[Records taken from a collection]
• • • • • • •
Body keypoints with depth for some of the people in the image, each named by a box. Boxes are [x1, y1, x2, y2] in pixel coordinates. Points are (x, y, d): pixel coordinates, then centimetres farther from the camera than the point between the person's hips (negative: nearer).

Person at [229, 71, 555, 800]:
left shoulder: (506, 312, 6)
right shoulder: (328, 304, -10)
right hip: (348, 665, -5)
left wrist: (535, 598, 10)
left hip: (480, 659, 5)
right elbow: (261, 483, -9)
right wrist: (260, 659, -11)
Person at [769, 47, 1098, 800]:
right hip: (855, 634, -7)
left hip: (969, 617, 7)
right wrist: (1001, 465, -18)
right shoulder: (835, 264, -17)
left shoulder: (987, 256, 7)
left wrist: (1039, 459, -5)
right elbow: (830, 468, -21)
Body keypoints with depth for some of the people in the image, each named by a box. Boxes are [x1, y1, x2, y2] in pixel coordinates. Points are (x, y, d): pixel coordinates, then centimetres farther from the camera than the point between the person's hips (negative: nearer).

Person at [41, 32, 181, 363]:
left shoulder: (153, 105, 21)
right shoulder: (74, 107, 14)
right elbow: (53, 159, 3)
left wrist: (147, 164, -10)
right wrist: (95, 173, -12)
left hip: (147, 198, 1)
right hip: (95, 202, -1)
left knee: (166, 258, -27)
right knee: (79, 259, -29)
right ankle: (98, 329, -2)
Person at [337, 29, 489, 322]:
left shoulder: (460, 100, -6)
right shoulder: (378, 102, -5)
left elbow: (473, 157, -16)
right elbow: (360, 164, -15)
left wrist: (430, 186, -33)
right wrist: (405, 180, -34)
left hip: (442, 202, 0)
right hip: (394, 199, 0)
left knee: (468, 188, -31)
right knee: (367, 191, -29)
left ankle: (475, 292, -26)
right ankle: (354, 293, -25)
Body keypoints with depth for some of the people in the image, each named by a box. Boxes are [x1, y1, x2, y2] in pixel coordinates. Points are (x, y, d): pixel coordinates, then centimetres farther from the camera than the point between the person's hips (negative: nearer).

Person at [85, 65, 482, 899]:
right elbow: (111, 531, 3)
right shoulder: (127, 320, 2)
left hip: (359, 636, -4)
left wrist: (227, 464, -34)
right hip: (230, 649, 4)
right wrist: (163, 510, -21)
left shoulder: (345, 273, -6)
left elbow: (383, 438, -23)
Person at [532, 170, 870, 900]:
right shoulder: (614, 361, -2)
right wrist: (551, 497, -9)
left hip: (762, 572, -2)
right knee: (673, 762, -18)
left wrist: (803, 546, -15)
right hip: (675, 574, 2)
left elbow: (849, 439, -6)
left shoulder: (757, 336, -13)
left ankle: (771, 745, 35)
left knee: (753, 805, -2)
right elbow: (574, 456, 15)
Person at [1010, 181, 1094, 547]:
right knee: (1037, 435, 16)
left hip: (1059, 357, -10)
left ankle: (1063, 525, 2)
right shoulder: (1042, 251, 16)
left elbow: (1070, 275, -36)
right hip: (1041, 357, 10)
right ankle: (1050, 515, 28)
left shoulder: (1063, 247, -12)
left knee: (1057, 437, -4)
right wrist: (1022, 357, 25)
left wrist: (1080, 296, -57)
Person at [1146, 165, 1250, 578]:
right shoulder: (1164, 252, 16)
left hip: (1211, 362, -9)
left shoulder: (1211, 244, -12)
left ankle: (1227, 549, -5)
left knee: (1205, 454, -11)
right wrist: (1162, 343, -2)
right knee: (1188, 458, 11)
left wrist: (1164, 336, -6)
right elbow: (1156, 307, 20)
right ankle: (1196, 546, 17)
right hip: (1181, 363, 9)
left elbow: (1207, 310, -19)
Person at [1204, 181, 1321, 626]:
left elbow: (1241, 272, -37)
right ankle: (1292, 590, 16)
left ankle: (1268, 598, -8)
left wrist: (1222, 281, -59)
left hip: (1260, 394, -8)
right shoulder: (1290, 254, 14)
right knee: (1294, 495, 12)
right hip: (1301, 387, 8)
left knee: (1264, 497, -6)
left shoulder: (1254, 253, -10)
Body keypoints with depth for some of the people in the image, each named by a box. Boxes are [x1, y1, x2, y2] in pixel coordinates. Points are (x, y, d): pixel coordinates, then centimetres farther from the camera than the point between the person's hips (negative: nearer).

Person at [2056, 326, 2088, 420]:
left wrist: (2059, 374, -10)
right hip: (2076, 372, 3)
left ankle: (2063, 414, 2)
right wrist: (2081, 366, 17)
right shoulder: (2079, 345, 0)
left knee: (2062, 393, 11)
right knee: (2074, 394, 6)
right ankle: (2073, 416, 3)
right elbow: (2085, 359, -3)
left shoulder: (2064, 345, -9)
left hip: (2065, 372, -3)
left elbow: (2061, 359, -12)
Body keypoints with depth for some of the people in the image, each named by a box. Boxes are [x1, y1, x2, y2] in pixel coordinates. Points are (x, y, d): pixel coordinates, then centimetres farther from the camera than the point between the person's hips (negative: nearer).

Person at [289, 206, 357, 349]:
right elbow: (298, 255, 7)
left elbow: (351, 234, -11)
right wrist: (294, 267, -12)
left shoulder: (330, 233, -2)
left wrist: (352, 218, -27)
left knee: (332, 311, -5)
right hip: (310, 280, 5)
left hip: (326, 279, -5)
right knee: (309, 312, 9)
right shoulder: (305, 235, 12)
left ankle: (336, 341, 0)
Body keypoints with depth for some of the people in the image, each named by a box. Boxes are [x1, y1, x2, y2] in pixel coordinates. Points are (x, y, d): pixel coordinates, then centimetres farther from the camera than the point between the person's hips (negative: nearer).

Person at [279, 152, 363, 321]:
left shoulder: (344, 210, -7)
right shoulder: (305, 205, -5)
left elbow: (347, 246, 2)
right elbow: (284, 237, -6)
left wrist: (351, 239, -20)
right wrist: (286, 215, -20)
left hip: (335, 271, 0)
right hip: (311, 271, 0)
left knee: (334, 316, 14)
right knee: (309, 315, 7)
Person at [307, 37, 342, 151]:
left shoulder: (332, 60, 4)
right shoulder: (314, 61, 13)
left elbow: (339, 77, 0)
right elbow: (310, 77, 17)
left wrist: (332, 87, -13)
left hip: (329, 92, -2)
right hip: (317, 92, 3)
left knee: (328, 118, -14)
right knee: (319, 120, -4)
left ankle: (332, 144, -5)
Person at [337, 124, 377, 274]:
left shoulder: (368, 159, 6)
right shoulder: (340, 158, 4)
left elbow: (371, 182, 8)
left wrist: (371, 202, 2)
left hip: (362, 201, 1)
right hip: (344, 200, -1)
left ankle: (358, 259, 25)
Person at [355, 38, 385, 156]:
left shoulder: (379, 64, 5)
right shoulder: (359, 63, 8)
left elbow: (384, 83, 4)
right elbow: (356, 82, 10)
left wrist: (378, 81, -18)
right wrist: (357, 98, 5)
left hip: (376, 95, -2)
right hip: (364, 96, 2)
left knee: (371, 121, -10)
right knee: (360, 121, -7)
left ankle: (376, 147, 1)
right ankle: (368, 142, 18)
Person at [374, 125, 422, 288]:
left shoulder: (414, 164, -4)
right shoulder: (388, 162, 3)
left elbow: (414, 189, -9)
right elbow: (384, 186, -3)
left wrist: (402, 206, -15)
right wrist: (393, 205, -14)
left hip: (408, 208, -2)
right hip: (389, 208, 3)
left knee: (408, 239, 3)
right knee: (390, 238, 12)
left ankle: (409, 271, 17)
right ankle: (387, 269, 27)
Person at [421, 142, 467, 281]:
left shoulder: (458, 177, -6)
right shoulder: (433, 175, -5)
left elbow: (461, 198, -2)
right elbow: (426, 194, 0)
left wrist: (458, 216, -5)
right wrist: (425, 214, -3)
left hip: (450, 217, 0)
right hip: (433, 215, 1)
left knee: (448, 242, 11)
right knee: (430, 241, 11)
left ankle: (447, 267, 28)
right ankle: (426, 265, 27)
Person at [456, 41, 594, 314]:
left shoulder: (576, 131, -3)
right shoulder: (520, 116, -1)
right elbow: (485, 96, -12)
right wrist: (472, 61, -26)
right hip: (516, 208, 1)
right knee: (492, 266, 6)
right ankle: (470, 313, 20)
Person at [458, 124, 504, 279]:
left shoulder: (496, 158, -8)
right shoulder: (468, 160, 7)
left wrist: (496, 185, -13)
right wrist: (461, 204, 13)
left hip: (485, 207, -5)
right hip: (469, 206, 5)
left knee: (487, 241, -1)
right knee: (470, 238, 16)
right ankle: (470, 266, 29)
• • • • • • •
▶ **Your goal**: Please render as a numbered list the lines of the records above, starting with the line containing "left hip: (1211, 362, -9)" and going on through the line containing "right ankle: (1292, 590, 16)", with blank lines left out.

▶ **Exercise output**:
1. left hip: (1211, 362, -9)
2. left shoulder: (1211, 244, -12)
3. left ankle: (1227, 549, -5)
4. left knee: (1205, 454, -11)
5. right wrist: (1162, 343, -2)
6. right knee: (1188, 458, 11)
7. left wrist: (1164, 336, -6)
8. right elbow: (1156, 307, 20)
9. right ankle: (1196, 546, 17)
10. right hip: (1181, 363, 9)
11. left elbow: (1207, 310, -19)
12. Person at [1204, 181, 1321, 626]:
13. left elbow: (1241, 272, -37)
14. right ankle: (1292, 590, 16)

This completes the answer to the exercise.